((

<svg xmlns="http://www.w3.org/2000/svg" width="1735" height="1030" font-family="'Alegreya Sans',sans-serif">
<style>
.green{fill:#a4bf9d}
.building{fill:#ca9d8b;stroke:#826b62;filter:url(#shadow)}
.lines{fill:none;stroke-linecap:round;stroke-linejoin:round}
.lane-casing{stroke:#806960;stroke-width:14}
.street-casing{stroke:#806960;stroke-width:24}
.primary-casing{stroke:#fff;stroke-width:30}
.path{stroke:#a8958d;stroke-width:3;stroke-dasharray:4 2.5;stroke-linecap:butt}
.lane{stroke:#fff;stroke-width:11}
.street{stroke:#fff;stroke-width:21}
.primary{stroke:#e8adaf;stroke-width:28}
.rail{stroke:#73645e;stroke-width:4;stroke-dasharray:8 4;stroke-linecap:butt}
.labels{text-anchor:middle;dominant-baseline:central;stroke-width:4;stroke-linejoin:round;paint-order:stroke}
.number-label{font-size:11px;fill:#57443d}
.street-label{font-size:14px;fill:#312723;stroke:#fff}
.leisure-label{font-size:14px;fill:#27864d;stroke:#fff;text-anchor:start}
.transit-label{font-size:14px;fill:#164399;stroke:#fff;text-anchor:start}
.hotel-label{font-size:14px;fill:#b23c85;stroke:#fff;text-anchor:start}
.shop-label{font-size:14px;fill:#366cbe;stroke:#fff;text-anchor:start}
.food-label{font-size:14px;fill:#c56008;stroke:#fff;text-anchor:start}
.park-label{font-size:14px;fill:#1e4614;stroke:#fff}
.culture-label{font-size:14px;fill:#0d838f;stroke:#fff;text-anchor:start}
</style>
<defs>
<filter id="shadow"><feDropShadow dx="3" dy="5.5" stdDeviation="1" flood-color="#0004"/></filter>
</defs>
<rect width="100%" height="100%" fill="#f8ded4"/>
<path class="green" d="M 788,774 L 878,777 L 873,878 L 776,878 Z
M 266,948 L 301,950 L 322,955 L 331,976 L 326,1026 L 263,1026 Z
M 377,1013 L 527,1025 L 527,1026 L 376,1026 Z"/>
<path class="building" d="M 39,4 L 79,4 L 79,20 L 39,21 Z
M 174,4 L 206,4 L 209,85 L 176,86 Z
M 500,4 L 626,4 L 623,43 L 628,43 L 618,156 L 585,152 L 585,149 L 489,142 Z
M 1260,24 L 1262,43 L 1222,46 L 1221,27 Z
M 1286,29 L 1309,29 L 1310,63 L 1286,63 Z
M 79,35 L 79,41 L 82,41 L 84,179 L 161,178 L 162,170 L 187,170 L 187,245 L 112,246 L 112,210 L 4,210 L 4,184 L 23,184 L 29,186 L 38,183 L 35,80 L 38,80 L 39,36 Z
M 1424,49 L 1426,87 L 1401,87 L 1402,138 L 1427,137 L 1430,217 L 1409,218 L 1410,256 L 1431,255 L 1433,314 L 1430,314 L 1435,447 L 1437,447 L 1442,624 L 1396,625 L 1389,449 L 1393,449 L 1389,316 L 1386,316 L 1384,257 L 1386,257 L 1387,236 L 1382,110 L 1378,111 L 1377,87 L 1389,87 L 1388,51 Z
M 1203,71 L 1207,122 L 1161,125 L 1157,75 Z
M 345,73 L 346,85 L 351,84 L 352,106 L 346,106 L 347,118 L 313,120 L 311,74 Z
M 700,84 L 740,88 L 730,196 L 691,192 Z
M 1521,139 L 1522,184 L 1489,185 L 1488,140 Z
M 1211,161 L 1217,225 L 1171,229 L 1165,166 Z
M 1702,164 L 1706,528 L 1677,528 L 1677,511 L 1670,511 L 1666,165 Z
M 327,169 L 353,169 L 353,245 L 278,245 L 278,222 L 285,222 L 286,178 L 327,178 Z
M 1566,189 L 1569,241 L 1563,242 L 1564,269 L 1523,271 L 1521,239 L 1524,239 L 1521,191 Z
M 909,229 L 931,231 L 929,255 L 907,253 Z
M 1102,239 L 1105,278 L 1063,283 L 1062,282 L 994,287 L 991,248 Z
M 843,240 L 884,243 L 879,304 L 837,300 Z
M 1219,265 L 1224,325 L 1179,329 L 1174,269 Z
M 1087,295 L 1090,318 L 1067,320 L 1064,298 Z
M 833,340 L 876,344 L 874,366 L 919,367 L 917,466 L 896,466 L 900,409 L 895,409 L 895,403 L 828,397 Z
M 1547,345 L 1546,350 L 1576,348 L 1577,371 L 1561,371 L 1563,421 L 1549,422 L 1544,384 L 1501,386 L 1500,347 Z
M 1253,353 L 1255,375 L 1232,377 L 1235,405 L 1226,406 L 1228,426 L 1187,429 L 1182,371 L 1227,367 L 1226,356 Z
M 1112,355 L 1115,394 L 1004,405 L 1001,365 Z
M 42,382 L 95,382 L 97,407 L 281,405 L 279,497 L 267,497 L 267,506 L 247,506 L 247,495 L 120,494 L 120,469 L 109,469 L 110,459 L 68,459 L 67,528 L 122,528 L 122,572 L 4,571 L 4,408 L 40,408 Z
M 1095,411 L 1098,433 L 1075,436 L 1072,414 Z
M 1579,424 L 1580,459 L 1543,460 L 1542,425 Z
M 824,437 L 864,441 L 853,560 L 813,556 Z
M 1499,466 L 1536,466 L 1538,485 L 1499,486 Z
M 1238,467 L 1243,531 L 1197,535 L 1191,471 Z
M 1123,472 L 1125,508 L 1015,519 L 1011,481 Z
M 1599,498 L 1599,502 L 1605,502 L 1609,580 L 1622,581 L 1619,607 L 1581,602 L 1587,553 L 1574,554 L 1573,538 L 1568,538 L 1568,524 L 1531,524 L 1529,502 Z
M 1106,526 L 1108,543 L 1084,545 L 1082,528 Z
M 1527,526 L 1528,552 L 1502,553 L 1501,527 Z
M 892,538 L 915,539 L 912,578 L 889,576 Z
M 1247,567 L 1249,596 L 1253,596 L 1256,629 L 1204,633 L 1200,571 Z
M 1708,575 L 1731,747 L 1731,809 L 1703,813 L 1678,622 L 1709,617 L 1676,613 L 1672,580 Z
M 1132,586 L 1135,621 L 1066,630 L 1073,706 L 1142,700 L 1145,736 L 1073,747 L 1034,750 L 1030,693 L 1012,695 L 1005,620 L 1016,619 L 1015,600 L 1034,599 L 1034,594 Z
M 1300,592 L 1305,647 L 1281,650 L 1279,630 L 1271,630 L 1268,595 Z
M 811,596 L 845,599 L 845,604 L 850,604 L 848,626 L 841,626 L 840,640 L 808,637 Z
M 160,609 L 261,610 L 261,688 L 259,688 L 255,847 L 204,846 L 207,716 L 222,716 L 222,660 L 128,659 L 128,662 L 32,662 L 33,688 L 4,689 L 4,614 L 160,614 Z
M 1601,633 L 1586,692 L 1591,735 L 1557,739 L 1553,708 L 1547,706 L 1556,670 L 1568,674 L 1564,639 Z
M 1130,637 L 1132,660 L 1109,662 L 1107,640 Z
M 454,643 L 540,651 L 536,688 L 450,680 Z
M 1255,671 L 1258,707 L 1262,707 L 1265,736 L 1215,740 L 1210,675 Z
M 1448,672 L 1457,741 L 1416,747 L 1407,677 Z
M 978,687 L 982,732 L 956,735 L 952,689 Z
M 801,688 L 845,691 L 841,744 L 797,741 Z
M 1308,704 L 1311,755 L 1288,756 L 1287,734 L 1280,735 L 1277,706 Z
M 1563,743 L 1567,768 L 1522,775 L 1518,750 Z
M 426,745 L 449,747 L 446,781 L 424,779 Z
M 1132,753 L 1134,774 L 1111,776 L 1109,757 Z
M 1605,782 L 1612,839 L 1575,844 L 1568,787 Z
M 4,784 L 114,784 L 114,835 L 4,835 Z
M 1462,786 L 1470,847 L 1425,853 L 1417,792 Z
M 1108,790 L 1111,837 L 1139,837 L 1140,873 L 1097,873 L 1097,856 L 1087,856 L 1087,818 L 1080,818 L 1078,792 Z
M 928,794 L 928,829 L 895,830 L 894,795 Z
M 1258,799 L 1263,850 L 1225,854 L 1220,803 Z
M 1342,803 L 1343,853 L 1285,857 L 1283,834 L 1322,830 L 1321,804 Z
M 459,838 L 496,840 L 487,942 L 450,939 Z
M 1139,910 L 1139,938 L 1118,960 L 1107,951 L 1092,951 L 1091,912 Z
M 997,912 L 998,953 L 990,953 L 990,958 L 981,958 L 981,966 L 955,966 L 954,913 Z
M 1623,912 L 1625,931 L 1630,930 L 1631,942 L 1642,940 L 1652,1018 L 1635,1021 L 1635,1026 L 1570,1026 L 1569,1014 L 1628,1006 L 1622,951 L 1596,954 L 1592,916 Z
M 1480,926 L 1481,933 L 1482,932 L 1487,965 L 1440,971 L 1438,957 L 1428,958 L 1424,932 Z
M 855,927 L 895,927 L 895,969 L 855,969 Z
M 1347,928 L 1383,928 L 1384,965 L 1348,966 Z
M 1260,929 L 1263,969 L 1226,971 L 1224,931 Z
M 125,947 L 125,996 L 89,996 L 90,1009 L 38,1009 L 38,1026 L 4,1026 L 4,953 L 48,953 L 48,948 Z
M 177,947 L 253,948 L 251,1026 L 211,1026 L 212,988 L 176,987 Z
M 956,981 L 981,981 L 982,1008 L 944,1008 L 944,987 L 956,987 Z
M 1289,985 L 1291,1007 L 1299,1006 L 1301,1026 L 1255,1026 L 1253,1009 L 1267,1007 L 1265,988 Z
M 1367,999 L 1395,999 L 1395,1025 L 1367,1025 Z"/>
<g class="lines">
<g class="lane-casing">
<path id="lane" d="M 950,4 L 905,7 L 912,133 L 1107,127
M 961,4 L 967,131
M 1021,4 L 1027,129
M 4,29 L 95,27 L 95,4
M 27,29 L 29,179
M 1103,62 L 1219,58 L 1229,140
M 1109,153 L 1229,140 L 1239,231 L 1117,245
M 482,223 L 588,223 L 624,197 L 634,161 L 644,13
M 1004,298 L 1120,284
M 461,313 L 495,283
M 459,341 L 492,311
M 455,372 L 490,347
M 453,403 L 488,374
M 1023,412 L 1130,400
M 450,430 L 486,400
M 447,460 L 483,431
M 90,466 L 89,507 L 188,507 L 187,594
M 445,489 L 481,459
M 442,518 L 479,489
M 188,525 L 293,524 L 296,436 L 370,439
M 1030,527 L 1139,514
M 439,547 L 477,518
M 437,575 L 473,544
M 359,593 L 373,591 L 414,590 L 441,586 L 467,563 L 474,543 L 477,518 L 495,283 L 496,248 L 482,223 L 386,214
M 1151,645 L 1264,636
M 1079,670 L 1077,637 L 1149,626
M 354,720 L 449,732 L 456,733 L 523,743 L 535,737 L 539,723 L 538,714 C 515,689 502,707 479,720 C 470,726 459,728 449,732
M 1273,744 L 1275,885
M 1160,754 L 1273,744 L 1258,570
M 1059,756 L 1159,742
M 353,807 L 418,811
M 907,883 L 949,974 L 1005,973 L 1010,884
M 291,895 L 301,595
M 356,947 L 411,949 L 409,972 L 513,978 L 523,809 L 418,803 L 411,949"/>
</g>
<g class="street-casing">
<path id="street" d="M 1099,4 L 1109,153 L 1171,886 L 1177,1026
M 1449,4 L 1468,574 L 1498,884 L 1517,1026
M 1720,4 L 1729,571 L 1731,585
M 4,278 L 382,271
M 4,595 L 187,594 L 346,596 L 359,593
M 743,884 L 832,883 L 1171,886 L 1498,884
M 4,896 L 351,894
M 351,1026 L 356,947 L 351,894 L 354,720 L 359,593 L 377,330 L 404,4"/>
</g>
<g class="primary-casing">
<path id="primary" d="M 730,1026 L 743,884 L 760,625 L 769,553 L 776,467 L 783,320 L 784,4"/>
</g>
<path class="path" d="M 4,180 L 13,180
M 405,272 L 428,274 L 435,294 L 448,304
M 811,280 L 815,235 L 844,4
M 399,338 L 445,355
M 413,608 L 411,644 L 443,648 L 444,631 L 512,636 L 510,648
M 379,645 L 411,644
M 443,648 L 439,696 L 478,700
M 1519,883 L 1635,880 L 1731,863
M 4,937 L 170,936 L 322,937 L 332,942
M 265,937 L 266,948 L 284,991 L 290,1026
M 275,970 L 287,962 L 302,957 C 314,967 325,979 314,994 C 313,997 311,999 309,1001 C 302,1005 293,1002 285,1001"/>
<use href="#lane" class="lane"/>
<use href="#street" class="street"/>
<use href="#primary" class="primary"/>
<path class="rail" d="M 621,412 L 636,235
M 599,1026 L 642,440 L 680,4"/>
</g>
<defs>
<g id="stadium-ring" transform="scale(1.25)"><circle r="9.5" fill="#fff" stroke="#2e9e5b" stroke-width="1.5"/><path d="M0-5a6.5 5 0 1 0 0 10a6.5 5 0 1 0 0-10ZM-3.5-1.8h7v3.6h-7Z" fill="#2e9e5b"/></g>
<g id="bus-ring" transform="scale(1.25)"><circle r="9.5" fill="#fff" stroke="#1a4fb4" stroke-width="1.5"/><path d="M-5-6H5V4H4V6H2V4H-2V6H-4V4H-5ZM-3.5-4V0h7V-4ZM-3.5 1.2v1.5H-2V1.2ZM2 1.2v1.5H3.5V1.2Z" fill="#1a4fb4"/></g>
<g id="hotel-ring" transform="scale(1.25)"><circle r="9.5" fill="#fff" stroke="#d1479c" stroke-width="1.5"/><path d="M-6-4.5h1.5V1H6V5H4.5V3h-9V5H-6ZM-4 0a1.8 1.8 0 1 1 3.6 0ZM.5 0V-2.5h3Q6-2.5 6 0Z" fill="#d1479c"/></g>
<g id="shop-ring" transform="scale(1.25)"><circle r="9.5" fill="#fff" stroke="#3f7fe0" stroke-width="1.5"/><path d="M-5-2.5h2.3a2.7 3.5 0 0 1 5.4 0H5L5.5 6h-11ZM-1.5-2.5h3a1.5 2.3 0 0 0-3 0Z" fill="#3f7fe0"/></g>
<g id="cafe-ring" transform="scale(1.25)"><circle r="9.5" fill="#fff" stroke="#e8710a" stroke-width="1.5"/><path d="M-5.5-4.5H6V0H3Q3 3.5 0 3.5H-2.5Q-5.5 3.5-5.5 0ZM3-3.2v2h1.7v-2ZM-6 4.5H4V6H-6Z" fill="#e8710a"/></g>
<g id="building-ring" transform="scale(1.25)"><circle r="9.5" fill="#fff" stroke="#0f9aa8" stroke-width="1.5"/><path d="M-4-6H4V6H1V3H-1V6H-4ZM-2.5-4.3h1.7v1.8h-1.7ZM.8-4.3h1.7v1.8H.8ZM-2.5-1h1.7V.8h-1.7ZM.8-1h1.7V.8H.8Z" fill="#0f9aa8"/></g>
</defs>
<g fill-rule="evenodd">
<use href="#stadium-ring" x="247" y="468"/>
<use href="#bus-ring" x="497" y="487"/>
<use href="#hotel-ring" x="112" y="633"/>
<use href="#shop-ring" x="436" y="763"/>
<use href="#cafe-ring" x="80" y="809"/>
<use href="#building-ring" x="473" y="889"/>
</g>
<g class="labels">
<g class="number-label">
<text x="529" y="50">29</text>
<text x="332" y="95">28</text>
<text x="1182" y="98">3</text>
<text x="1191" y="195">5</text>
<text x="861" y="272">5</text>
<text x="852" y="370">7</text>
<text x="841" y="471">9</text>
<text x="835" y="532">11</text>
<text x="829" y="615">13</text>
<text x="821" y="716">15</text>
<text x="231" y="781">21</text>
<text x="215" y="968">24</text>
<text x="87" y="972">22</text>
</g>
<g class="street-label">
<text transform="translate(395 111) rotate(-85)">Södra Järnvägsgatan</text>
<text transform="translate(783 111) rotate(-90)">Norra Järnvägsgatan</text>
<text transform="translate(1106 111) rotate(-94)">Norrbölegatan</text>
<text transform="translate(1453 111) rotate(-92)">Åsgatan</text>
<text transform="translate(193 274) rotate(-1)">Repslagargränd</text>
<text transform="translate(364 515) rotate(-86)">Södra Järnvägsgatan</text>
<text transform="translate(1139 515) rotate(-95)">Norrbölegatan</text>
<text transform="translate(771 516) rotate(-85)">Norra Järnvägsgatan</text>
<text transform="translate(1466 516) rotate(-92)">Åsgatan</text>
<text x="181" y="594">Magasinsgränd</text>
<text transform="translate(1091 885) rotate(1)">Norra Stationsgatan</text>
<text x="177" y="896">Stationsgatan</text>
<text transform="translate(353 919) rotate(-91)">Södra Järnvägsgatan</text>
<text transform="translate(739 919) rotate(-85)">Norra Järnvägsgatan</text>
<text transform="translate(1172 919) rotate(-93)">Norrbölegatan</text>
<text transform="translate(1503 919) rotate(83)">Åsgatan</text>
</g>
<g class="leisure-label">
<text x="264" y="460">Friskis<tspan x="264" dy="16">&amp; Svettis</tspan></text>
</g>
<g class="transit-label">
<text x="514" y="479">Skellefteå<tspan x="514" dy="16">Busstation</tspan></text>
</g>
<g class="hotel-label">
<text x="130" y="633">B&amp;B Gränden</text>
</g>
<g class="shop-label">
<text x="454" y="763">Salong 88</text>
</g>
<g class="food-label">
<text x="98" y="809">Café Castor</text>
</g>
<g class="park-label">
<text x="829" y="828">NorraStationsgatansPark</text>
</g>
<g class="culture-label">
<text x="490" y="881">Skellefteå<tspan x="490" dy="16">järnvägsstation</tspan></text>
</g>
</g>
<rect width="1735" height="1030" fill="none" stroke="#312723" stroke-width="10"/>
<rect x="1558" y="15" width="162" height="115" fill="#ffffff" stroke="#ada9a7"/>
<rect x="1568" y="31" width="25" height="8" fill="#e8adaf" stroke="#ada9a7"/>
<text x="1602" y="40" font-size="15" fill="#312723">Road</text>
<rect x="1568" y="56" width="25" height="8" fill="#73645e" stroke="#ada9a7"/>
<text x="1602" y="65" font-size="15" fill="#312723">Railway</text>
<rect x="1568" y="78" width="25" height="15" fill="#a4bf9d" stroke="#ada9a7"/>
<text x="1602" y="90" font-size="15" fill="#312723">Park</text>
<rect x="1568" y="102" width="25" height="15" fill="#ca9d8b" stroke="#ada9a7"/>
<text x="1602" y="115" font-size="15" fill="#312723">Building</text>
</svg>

))

**EXERCISE:** Search the entries above for the word "lines", and copy every line where it occurs.

**COMPLETED EXERCISE:**
.lines{fill:none;stroke-linecap:round;stroke-linejoin:round}
<g class="lines">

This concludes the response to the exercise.